Our media didn't keep us informed.

On China, it's simple: Our media didn't keep us informed. We still don't know the actual flows. First cut we need to know the flows.

Sometimes the media is silent; sometimes they pay attention to an important topic but make a mess, out of bias or just sloppy work; often they assume that the audience wouldn't want to know; usually it's just a lot cheaper to do sloppy reporting. Whatever, we're, net, getting the mushroom treatment from the media -- keep us in the dark and feed us BS.

Actually likely and apparently quite a lot of quite solid information is available. Likely a lot of it is on the Internet. I keep looking and hoping to find good sources although finding them is not my full time job.

I upchuck at FOX, NYT, LAT, WaPo, ABC, CBS, NBC, MSNBC, CNN, PBS, and about everything else I can find.
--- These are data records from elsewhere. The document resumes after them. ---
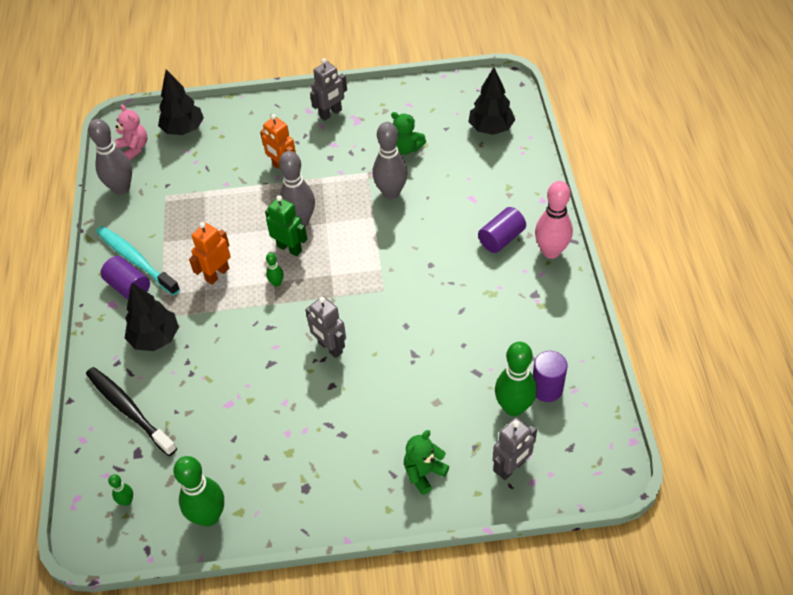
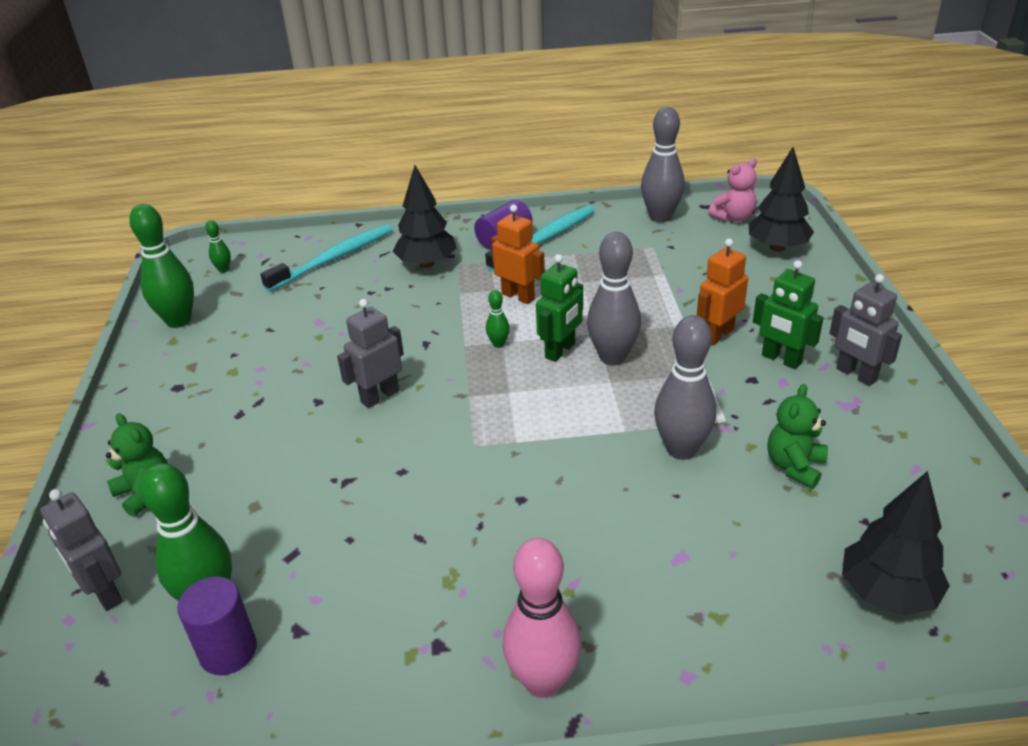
camera: 90 degrees right, 15 degrees down
black toothbrush [86,367,177,456] -> turquoise toothbrush [260,224,393,292]
purple cylinder [478,207,526,253] -> none
none -> green robot [753,260,824,369]

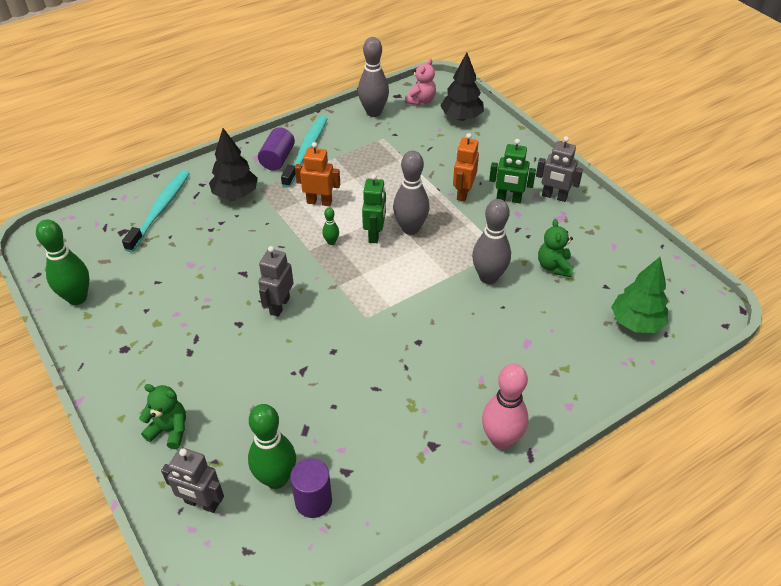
camera: 30 degrees left, 10 degrees up
green bowling pin [205,220,231,273] -> none
black tree [842,471,950,615] -> green tree [611,257,668,333]

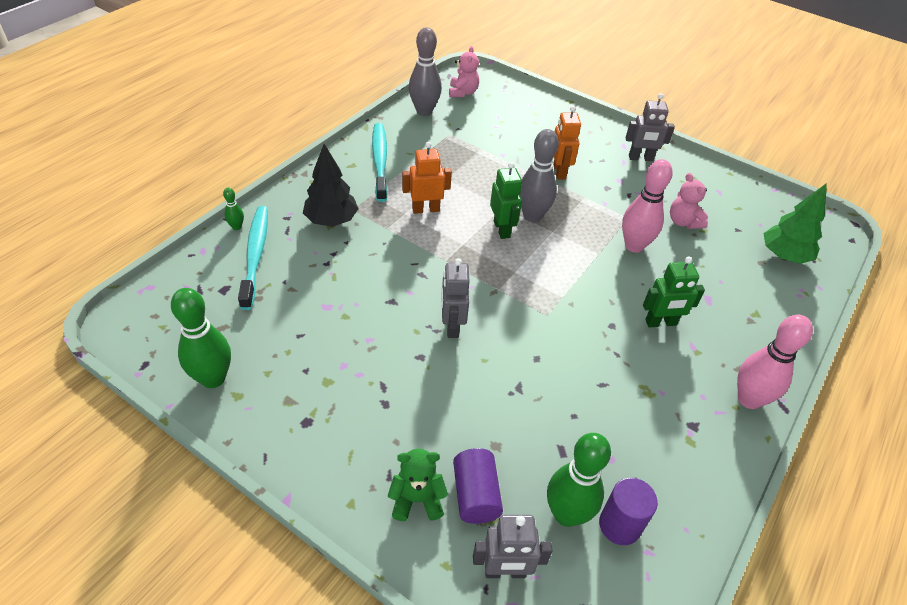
camera: 25 degrees left, 0 degrees up
purple cylinder [258,127,295,171] -> purple cylinder moved to [453,448,503,524]
green bowling pin [322,208,339,245] -> green bowling pin moved to [223,187,244,230]
black tree [440,52,484,121] -> none
grey bowling pin [472,199,511,284] -> pink bowling pin [622,159,673,253]
green robot [489,139,536,203] -> green robot moved to [643,257,705,328]
green teddy bear [538,219,573,277] -> pink teddy bear [670,173,708,229]

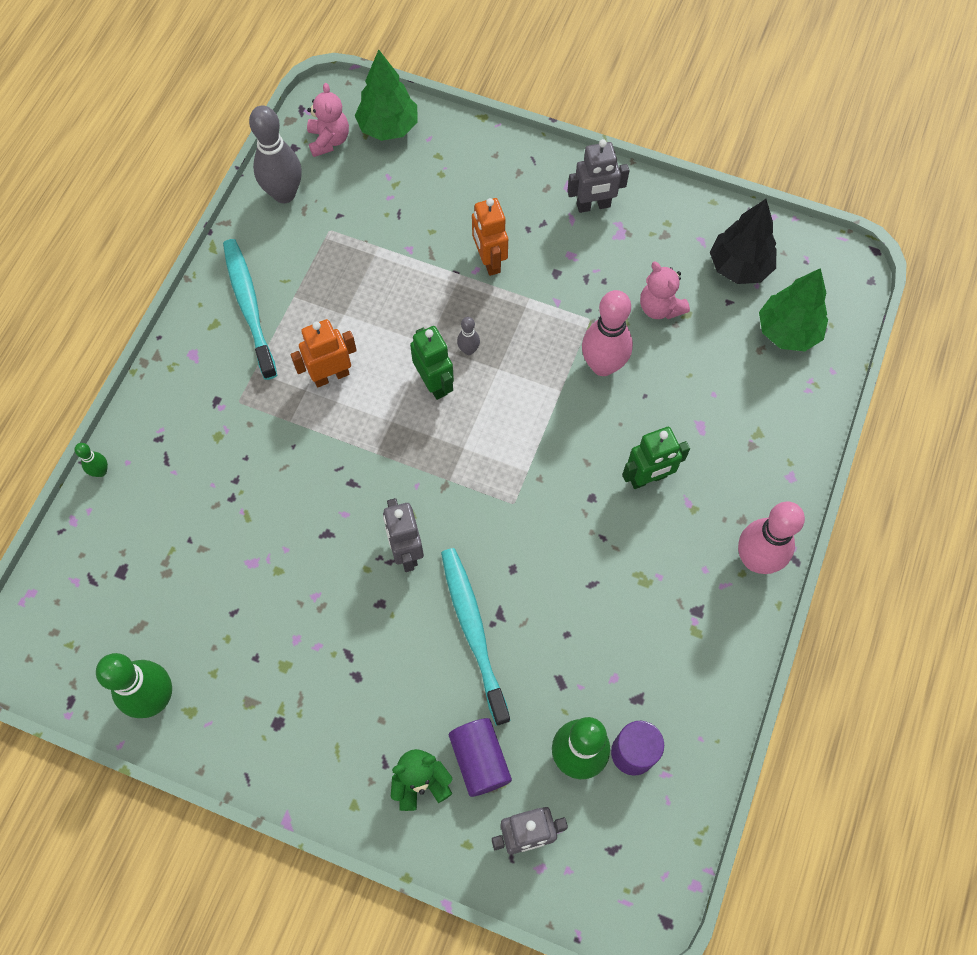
camera: 10 degrees left, 20 degrees up
turquoise toothbrush [238,206,268,310] -> turquoise toothbrush moved to [441,548,511,726]
black tree [303,144,359,227] -> black tree moved to [710,199,776,284]
grey bowling pin [519,129,559,222] -> grey bowling pin [457,317,480,355], size x0.46
none -> green tree [355,50,418,141]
Law, medicine, engineering, etc. -- in none of these do we try to get by with the mushroom treatment we get from the media. If an airplane were designed with the information quality of the media, then it'd never get off the ground which, net, would be a good thing.

My concern is not partisanship but stupidity.

As voting citizens, we need solid information. With solid information, there's no way we'd be in the mess of The Great Recession or two wars each 10 years old.


Probably the fake WMDs motivating the Iraq war.

This article is pure propaganda war. It is this generation's "WMDs in Iraq"

And the industrial-military complex will laugh all its way to the bank while stepping on the innocents corpses


> I believed the WMD lie.

Iraq did have WMD - they used poison gas on Kurds. They also had an absolutely massive army that had to be confonted at some point.

The Bush administration and their "aluminum tubes" was silly though.

> I hope I have learned from that.

What you haven't learned is that every bad thing reported has basically been true in recent history, if you pay attention.


I feel that is a really bad example. I was an adult at the time and it was really clear back at the time that the Iraqi wmd was made up allegations, or at least the evidence we got to see was not worth anything.

> What "lie" led us into the Gulf War?

https://en.wikipedia.org/wiki/Nayirah_testimony


As someone fairly disassociated from the US armed forces, I wonder how much impact the confirmation that all WMD-related rationale for the Iraq war was fabricated had on troop morale and faith in stated goals.